L’apocalypse

L’Apocalypse : comment interpréter ce livre ?

Le livre de l’Apocalypse exerce chez certaines personnes une réelle fascination. Plusieurs éléments du livre – les sceaux, les trompettes, les cavaliers, le millénium, Babylone la Grande, le chiffre de la bête, etc. – suscitent grandement la curiosité humaine. Il s’agit vraiment d’un livre mystérieux et énigmatique.

Ce livre devrait-il occuper une place plus importante dans la vie de l’Église ? Devrions-nous parler plus souvent des événements de la fin du monde ? Comment devons-nous interpréter l’Apocalypse ? Faut-il donner un sens à chaque détail ?

Quelle place accordez-vous à l’Apocalypse dans votre Église ?

D’une part, nous ne sur-accentuons pas ce livre, il ne domine pas le discours de notre Église ; d’autre part, nous ne cherchons pas à l’ignorer ou à l’esquiver. Il fait partie du corpus du Nouveau Testament, et à ce titre, il apporte une contribution importante à la foi chrétienne comme tout autre livre biblique.

◆ DONNÉES FOURNIES
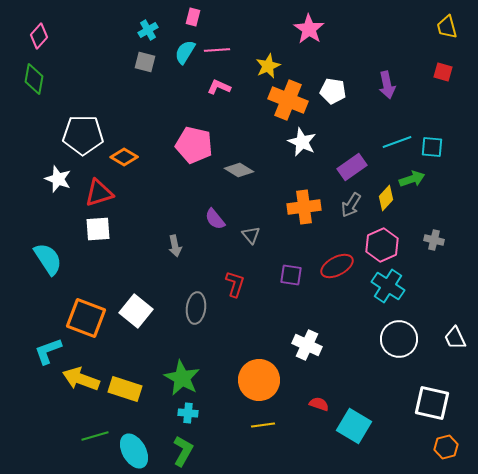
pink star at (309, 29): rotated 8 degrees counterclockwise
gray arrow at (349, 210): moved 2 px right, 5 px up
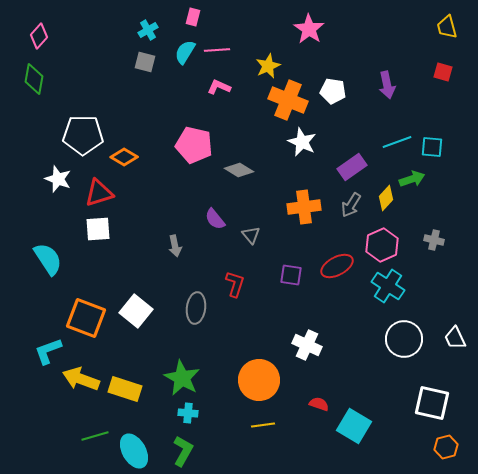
white circle at (399, 339): moved 5 px right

◆ DÉFIS
(a) D'après l'extrait, à quel corpus le livre de l'Apocalypse appartient-il ?
(b) Reproduisez le passage de l'extrait qui va de « L’Apocalypse : comment » jusqu'à « chaque détail ? ».

◆ RÉSULTATS
(a) Il fait partie du corpus du Nouveau Testament.

(b)
L’Apocalypse : comment interpréter ce livre ?

Le livre de l’Apocalypse exerce chez certaines personnes une réelle fascination. Plusieurs éléments du livre – les sceaux, les trompettes, les cavaliers, le millénium, Babylone la Grande, le chiffre de la bête, etc. – suscitent grandement la curiosité humaine. Il s’agit vraiment d’un livre mystérieux et énigmatique.

Ce livre devrait-il occuper une place plus importante dans la vie de l’Église ? Devrions-nous parler plus souvent des événements de la fin du monde ? Comment devons-nous interpréter l’Apocalypse ? Faut-il donner un sens à chaque détail ?